Поскольку песенный репертуар казаков XVII века в значительной мере был межсословным, то свое место в нем могли занимать лирические песни с мужскими персонажами и местным географическим колоритом. Песня, фрагмент которой приводится ниже, была записана в селе Ялань Енисейского района, а также фиксировалась в местах миграций енисейских казаков. Хотя называние героя “мальчишкой” свидетельствует о влиянии городской песни, отсутствие рифмовки, повторы, словообрывы и словоделения позволяют связать возникновение сюжета с более ранним временем.
Между двух гор выпал речка Енисей,
Вот Енисеюшка.
По им только раздается,
Эх, раздаётся — да по… по им ту…
По им ту…по им тунный же,
По им только тунный звон.
. . . . . . . . . . . . . . . . . . . . . . . . .
Там сидел бедный только мальчишка
Эй, да размальчишечка
да со…со уны…
Со уны…со унывной же
Со своею-то душой.
Думается, к XVII веку можно отнести традиционные лирические песни, упоминающие о городах Западной Сибири — Тобольске и Томске. Поскольку из этих городов переводилась часть казаков Енисейского уезда, песни могли бытовать в казачьей среде.

### Выдержки из данных

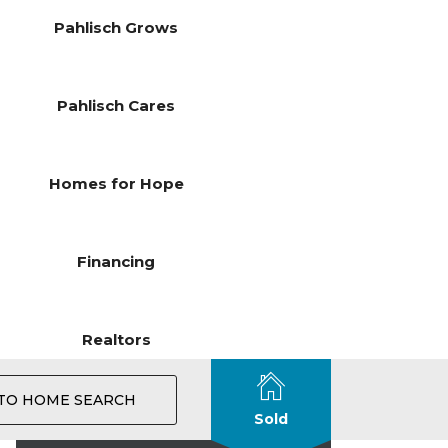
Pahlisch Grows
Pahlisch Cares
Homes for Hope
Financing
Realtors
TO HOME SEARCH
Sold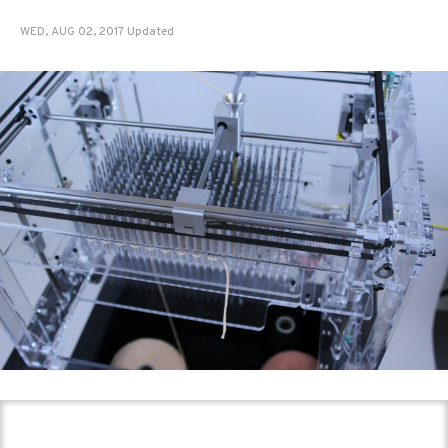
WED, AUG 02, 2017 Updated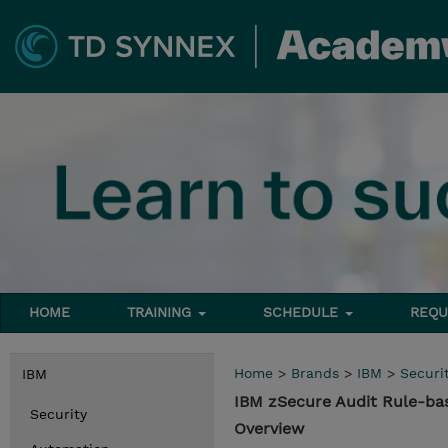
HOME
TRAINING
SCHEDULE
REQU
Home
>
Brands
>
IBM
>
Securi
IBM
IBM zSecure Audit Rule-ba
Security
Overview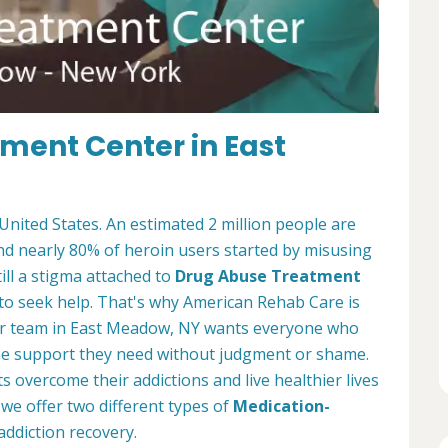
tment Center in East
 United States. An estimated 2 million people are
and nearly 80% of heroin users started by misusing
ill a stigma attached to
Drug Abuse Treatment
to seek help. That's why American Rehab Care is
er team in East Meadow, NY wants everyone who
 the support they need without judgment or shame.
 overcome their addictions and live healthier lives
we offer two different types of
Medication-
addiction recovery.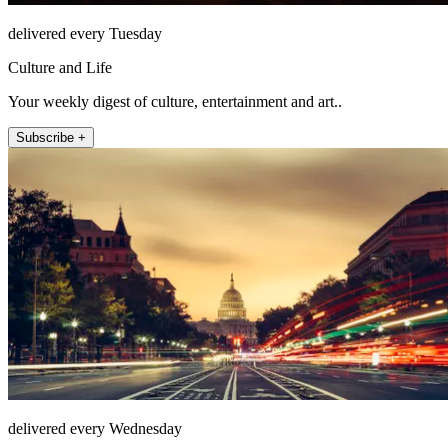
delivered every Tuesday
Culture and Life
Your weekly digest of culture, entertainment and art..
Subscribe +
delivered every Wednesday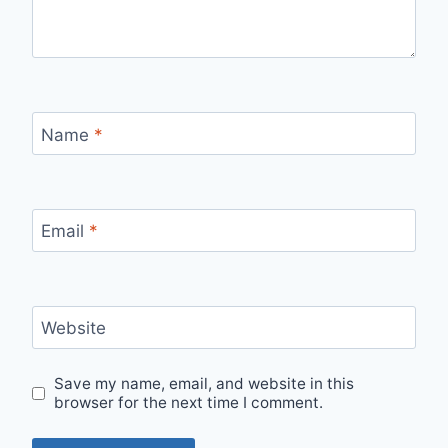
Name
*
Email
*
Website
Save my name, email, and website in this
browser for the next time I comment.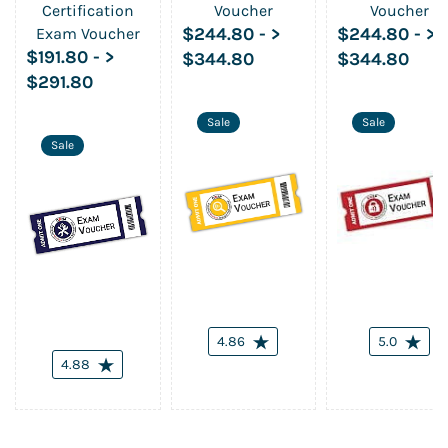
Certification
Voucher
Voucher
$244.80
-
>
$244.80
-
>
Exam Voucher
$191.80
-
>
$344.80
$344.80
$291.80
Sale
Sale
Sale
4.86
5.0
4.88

### Список заданий
[a] Ответьте по тексту о казачьих песнях на три вопроса:
(i) Где была записана песня, фрагмент которой приводится в тексте?
(ii) Какие черты этой песни позволяют связать возникновение её сюжета с более ранним временем?
(iii) Какие города Западной Сибири упоминаются в традиционных лирических песнях?
[b] Перескажите короче абзац текста о казачьих песнях, начинающийся словами «Думается, к XVII веку», и сохраните его основные факты.

### Ответы
[a]
(i) В селе Ялань Енисейского района. Её также фиксировали в местах миграций енисейских казаков.
(ii) Отсутствие рифмовки, повторы, словообрывы и словоделения.
(iii) Тобольск и Томск.

[b] К XVII веку, вероятно, относятся традиционные лирические песни о Тобольске и Томске. Часть казаков Енисейского уезда переводилась из этих городов, поэтому такие песни могли бытовать в казачьей среде.